*Supplied data*

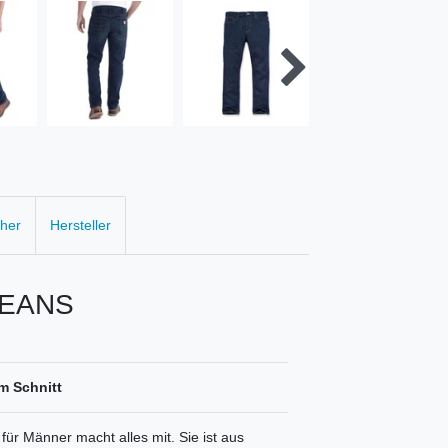
cher
Hersteller
JEANS
m Schnitt
ür Männer macht alles mit. Sie ist aus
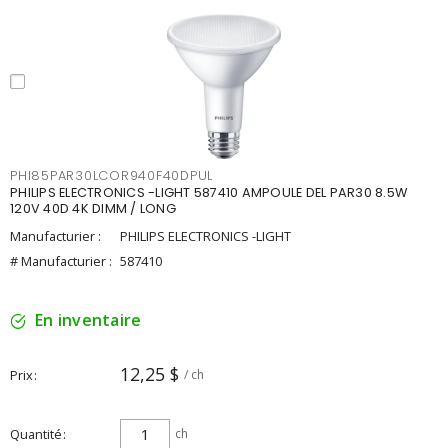
PHI85PAR30LCOR940F40DPUL
PHILIPS ELECTRONICS -LIGHT 587410 AMPOULE DEL PAR30 8.5W
120V 40D 4K DIMM / LONG
Manufacturier :
PHILIPS ELECTRONICS -LIGHT
# Manufacturier :
587410
En inventaire
12,25 $
Prix
/ ch
Quantité
ch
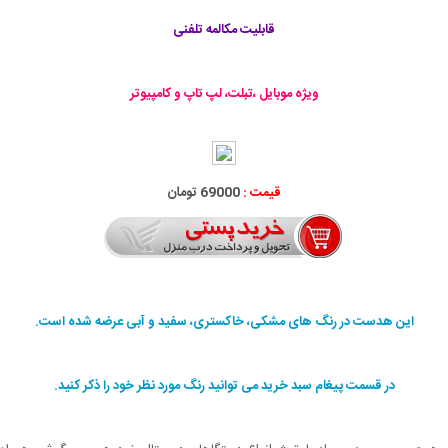
قابلیت مکالمه تلفنی
ویژه موبایل ،تبلت، لپ تاپ و کامپیوتر
قیمت :
69000 تومان
این هدست در رنگ های مشکی، خاکستری، سفید و آبی عرضه شده است.
در قسمت پیغام سبد خرید می توانید رنگ مورد نظر خود را ذکر کنید.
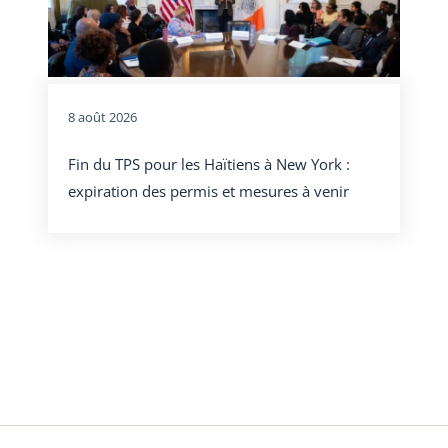
8 août 2026
Fin du TPS pour les Haïtiens à New York :
expiration des permis et mesures à venir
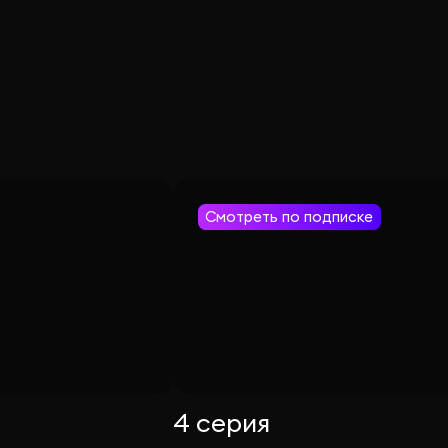
Смотреть по подписке
4 серия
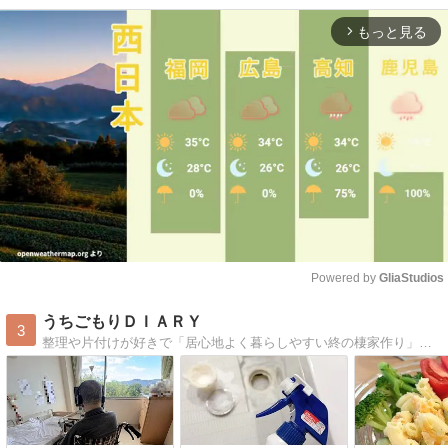
もっと見る
arrow_forward_ios
Powered by 
GliaStudios
Mute
うちごもりＤＩＡＲＹ
3
整理や片付けが好きで「居心地よく暮らしやすい終の棲家作り」と「シンプルライフ」を目指す毎日。 田舎暮らしでもインテリアにはこだわってちょっとおしゃれに暮らした…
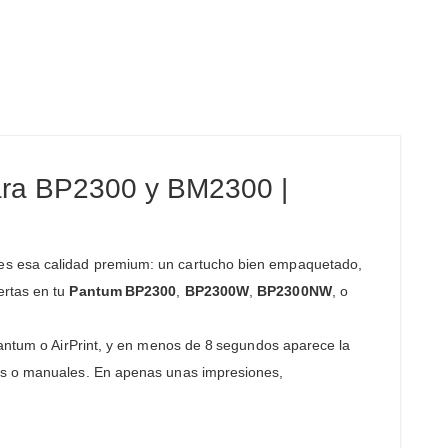
ara BP2300 y BM2300 |
ibes esa calidad premium: un cartucho bien empaquetado,
ertas en tu
Pantum BP2300
,
BP2300W
,
BP2300NW
, o
Pantum o AirPrint, y en menos de 8 segundos aparece la
tos o manuales. En apenas unas impresiones,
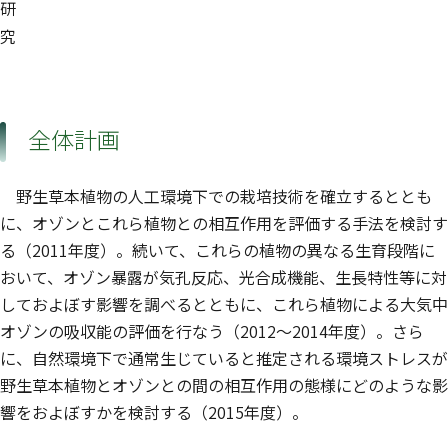
研
究
全体計画
野生草本植物の人工環境下での栽培技術を確立するととも
に、オゾンとこれら植物との相互作用を評価する手法を検討す
る（2011年度）。続いて、これらの植物の異なる生育段階に
おいて、オゾン暴露が気孔反応、光合成機能、生長特性等に対
しておよぼす影響を調べるとともに、これら植物による大気中
オゾンの吸収能の評価を行なう（2012〜2014年度）。さら
に、自然環境下で通常生じていると推定される環境ストレスが
野生草本植物とオゾンとの間の相互作用の態様にどのような影
響をおよぼすかを検討する（2015年度）。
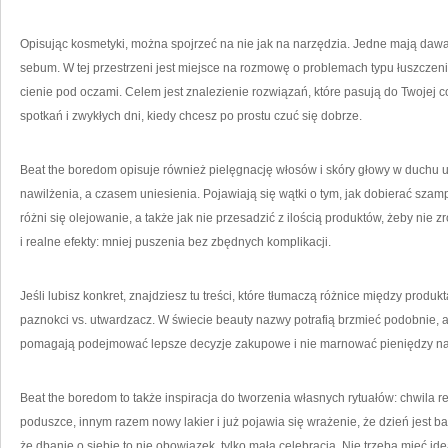
Opisując kosmetyki, można spojrzeć na nie jak na narzędzia. Jedne mają dawać 
sebum. W tej przestrzeni jest miejsce na rozmowę o problemach typu łuszczen
cienie pod oczami. Celem jest znalezienie rozwiązań, które pasują do Twojej co
spotkań i zwykłych dni, kiedy chcesz po prostu czuć się dobrze.
Beat the boredom opisuje również pielęgnację włosów i skóry głowy w duch
nawilżenia, a czasem uniesienia. Pojawiają się wątki o tym, jak dobierać sza
różni się olejowanie, a także jak nie przesadzić z ilością produktów, żeby nie
i realne efekty: mniej puszenia bez zbędnych komplikacji.
Jeśli lubisz konkret, znajdziesz tu treści, które tłumaczą różnice między produk
paznokci vs. utwardzacz. W świecie beauty nazwy potrafią brzmieć podobnie, a 
pomagają podejmować lepsze decyzje zakupowe i nie marnować pieniędzy na rz
Beat the boredom to także inspiracja do tworzenia własnych rytuałów: chwila 
poduszce, innym razem nowy lakier i już pojawia się wrażenie, że dzień jest bar
że dbanie o siebie to nie obowiązek, tylko mała celebracja. Nie trzeba mieć ide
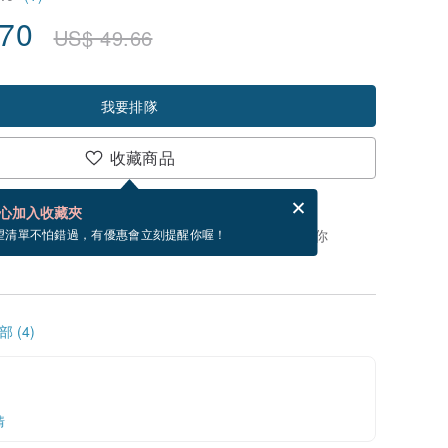
.70
US$
49.66
我要排隊
收藏商品
分享，免費幫你寄送電子賀卡。
電子賀卡是什麼？
心加入收藏夾
，你可以按「我要排隊」，當有貨會主動發信通知你
望清單不怕錯過，有優惠會立刻提醒你喔！
 (4)
情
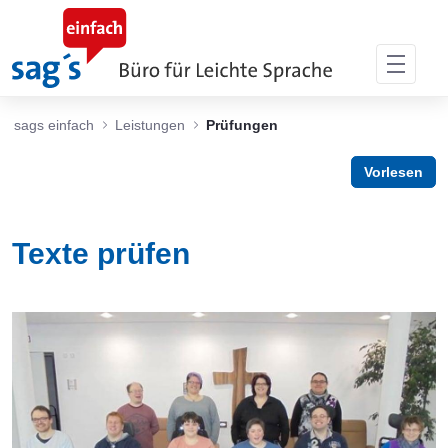
Skip to Main Content
sags einfach
Leistungen
Prüfungen
Vorlesen
Texte prüfen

*Task brief*
Transcribe every record exactly and omit each image.

*Task solution*
cher
Hersteller
JEANS
m Schnitt
ür Männer macht alles mit. Sie ist aus
PHI85PAR30LCOR940F40DPUL
PHILIPS ELECTRONICS -LIGHT 587410 AMPOULE DEL PAR30 8.5W
120V 40D 4K DIMM / LONG
Manufacturier :
PHILIPS ELECTRONICS -LIGHT
# Manufacturier :
587410
En inventaire
12,25 $
Prix
/ ch
Quantité
ch
قابلیت مکالمه تلفنی
ویژه موبایل ،تبلت، لپ تاپ و کامپیوتر
قیمت :
69000 تومان
این هدست در رنگ های مشکی، خاکستری، سفید و آبی عرضه شده است.
در قسمت پیغام سبد خرید می توانید رنگ مورد نظر خود را ذکر کنید.
8 août 2026
Fin du TPS pour les Haïtiens à New York :
expiration des permis et mesures à venir
Смотреть по подписке
4 серия
もっと見る
arrow_forward_ios
Powered by 
GliaStudios
Mute
うちごもりＤＩＡＲＹ
3
整理や片付けが好きで「居心地よく暮らしやすい終の棲家作り」と「シンプルライフ」を目指す毎日。 田舎暮らしでもインテリアにはこだわってちょっとおしゃれに暮らした…
ara BP2300 y BM2300 |
ibes esa calidad premium: un cartucho bien empaquetado,
ertas en tu
Pantum BP2300
,
BP2300W
,
BP2300NW
, o
Pantum o AirPrint, y en menos de 8 segundos aparece la
tos o manuales. En apenas unas impresiones,
研
究
全体計画
野生草本植物の人工環境下での栽培技術を確立するととも
に、オゾンとこれら植物との相互作用を評価する手法を検討す
る（2011年度）。続いて、これらの植物の異なる生育段階に
おいて、オゾン暴露が気孔反応、光合成機能、生長特性等に対
しておよぼす影響を調べるとともに、これら植物による大気中
オゾンの吸収能の評価を行なう（2012〜2014年度）。さら
に、自然環境下で通常生じていると推定される環境ストレスが
野生草本植物とオゾンとの間の相互作用の態様にどのような影
響をおよぼすかを検討する（2015年度）。
Opisując kosmetyki, można spojrzeć na nie jak na narzędzia. Jedne mają dawać 
sebum. W tej przestrzeni jest miejsce na rozmowę o problemach typu łuszczen
cienie pod oczami. Celem jest znalezienie rozwiązań, które pasują do Twojej co
spotkań i zwykłych dni, kiedy chcesz po prostu czuć się dobrze.
Beat the boredom opisuje również pielęgnację włosów i skóry głowy w duch
nawilżenia, a czasem uniesienia. Pojawiają się wątki o tym, jak dobierać sza
różni się olejowanie, a także jak nie przesadzić z ilością produktów, żeby nie
i realne efekty: mniej puszenia bez zbędnych komplikacji.
Jeśli lubisz konkret, znajdziesz tu treści, które tłumaczą różnice między produk
paznokci vs. utwardzacz. W świecie beauty nazwy potrafią brzmieć podobnie, a 
pomagają podejmować lepsze decyzje zakupowe i nie marnować pieniędzy na rz
Beat the boredom to także inspiracja do tworzenia własnych rytuałów: chwila 
poduszce, innym razem nowy lakier i już pojawia się wrażenie, że dzień jest bar
że dbanie o siebie to nie obowiązek, tylko mała celebracja. Nie trzeba mieć ide
.70
US$
49.66
我要排隊
收藏商品
分享，免費幫你寄送電子賀卡。
電子賀卡是什麼？
心加入收藏夾
，你可以按「我要排隊」，當有貨會主動發信通知你
望清單不怕錯過，有優惠會立刻提醒你喔！
 (4)
情
Skip to Main Content
sags einfach
Leistungen
Prüfungen
Vorlesen
Texte prüfen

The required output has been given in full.